While AI will provide “new opportunities,” she said, in the early stages “job loss may precede job creation, so the unemployment rate could rise and labor force participation decline as the economy changes.” In that situation, with underlying unemployment being pushed up on a structural basis, the Fed would be unable to respond without risking higher inflation, even as productivity rises.
“In a productivity wave like this, a rise in unemployment may not signal greater slack.
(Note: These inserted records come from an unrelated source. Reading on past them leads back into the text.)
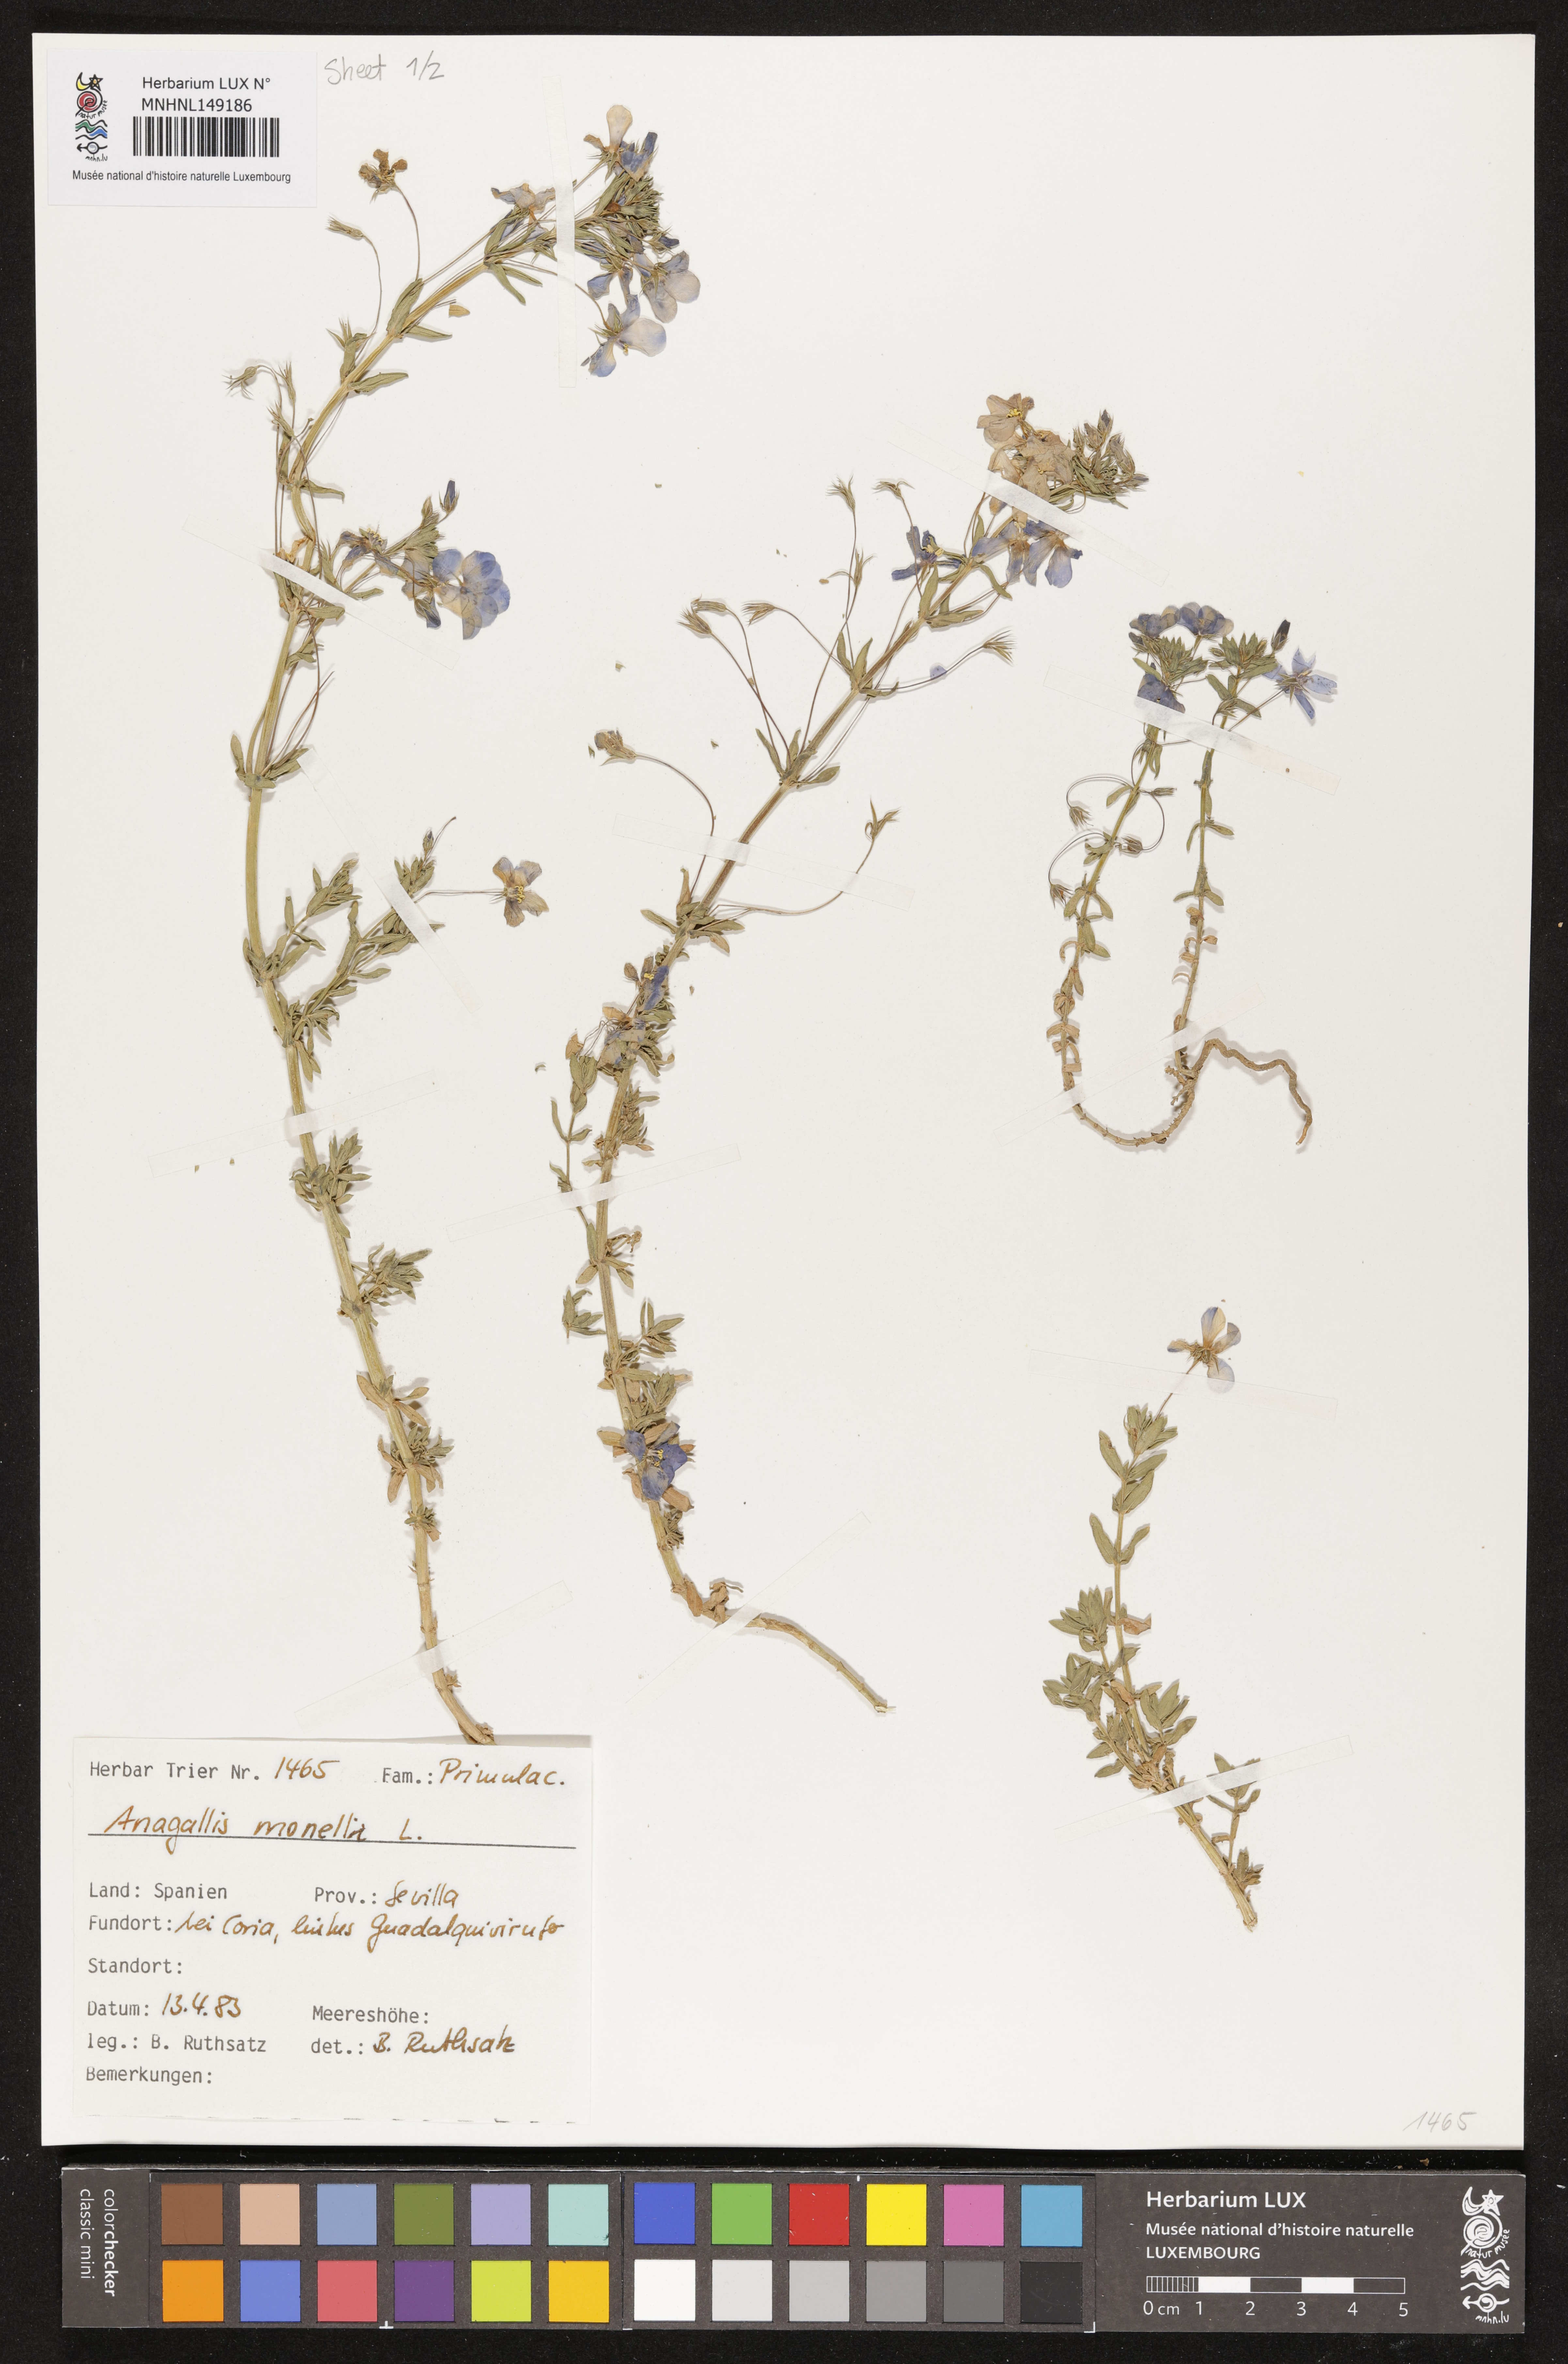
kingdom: Plantae
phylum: Tracheophyta
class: Magnoliopsida
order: Ericales
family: Primulaceae
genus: Lysimachia
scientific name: Lysimachia monelli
As such, our normal demand-side monetary policy may not be able to alleviate AI-induced unemployment without also increasing inflationary pressures,” she said. “Monetary policymakers would face a trade-off between unemployment and inflation. … Education, workforce and other non-monetary policies may be better suited to address these challenges in a more targeted manner.”
One of the other “profound” challenges for monetary policy, Cook said, is the possibility that a boom in AI investment could raise neutral interest rates in the short term — a development that, all things being equal, could imply the need for tighter monetary policy — but then lower them over time if the emerging AI economy leads to greater income inequality, or if profits from the technology become concentrated among the wealthy. Her comments are part of an emerging debate at the Fed about how AI can reshape the economy. While some officials have argued that higher productivity could enable lower interest rates, there are also concerns about the impact on the unemployment rate, and how the continued boom in AI investment could fuel inflation, at least in the short term.